__TEXT SHOWN__:
There would not be much trade in California without trucks, which brings goods and services to all areas of the state and often do it exclusively far from trains and shores. Perhaps this, along with the Golden State’s tightly packed roads in every imaginable setting, is why the state sees one of the nation’s highest rates in truck accidents every year.

Truck drivers have to be well-educated and professionally licensed to operate most heavy vehicles. And this is a good thing, since the sheer weight and force of a speeding truck can cause extreme damage and severe injury if it jackknifes, sideswipes or collides head-on with another vehicle.

A trucker who fell asleep at the wheel of a truck on Interstate 10 near Palm Springs recently pleaded guilty on all criminal counts in Riverside County. The man dozed off when utility work stopped traffic, and a tour bus struck his vehicle after the highway began moving again. The bus driver and 12 others died when the bus struck the semitruck stopped in the roadway.

__DATA__:

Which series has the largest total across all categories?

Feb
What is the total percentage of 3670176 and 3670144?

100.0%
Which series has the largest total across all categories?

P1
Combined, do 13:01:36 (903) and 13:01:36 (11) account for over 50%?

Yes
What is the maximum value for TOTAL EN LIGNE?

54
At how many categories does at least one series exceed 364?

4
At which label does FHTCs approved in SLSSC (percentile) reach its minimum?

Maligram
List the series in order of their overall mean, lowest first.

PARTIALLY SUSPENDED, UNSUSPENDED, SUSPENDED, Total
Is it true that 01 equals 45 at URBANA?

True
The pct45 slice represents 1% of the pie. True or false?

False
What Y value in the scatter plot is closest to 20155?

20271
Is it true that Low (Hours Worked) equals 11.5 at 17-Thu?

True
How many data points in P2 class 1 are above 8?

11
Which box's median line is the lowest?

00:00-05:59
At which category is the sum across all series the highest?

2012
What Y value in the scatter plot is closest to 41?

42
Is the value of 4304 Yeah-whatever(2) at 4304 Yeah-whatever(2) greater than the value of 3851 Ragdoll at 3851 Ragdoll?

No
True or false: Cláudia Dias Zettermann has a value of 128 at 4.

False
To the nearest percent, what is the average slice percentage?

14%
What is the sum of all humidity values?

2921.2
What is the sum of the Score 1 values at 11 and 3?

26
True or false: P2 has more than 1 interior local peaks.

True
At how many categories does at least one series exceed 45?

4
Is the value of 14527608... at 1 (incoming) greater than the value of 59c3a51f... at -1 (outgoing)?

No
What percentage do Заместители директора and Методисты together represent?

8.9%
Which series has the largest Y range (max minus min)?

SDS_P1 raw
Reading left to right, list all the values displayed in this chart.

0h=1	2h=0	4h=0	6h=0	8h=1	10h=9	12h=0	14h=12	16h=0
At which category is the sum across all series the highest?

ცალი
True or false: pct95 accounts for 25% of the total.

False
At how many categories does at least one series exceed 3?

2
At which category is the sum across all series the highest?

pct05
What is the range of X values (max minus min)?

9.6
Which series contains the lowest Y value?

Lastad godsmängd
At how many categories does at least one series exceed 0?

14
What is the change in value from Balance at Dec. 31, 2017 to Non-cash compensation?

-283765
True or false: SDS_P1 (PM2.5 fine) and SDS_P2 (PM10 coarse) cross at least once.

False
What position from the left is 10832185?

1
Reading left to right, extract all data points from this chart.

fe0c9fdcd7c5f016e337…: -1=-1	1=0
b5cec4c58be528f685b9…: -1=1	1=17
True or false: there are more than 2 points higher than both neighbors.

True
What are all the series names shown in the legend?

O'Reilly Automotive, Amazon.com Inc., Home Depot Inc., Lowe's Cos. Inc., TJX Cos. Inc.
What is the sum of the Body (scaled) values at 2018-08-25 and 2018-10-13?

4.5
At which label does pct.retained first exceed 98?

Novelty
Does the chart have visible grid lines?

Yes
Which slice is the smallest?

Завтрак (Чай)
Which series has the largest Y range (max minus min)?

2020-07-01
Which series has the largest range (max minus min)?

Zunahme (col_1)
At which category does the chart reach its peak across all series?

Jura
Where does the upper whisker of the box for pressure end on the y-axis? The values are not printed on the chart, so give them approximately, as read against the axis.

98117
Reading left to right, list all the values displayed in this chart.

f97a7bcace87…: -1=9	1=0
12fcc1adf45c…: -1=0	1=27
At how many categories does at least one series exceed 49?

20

__EXPLORE THE MATERIAL__:
A - Translate this sentence from the passage on California truck accidents into Spanish: "Truck drivers have to be well-educated and professionally licensed to operate most heavy vehicles."
B - Revise the passage on California truck accidents, starting with "There would not" and going on through "accidents every year.", and put "West Coast state" in place of "Golden State".
C - Pick up the passage on California truck accidents after its last sentence and keep writing it.

__NUMBERED RESPONSES__:
A - Los conductores de camiones deben tener una buena formación y una licencia profesional para operar la mayoría de los vehículos pesados.

B -
There would not be much trade in California without trucks, which brings goods and services to all areas of the state and often do it exclusively far from trains and shores. Perhaps this, along with the West Coast state’s tightly packed roads in every imaginable setting, is why the state sees one of the nation’s highest rates in truck accidents every year.

C -
The accident included 13 fatalities and 29 injuries. The prosecutor alleged that the driver did not have adequate sleep and attempted to falsify his log book to hide that fact. He faced nearly 33 years in prison for reckless driving and vehicular manslaughter. He was sentenced to four years in state prison.

Victims of truck crashes and the survivors of people killed by trucks hve the right to claim financial damages in civil court whether or not prosecutors are treating a collision as a crime. An attorney is often the best person to spell out these rights and plan the strategy for filing claims in a civil court, moving towards settlement or a jury verdict.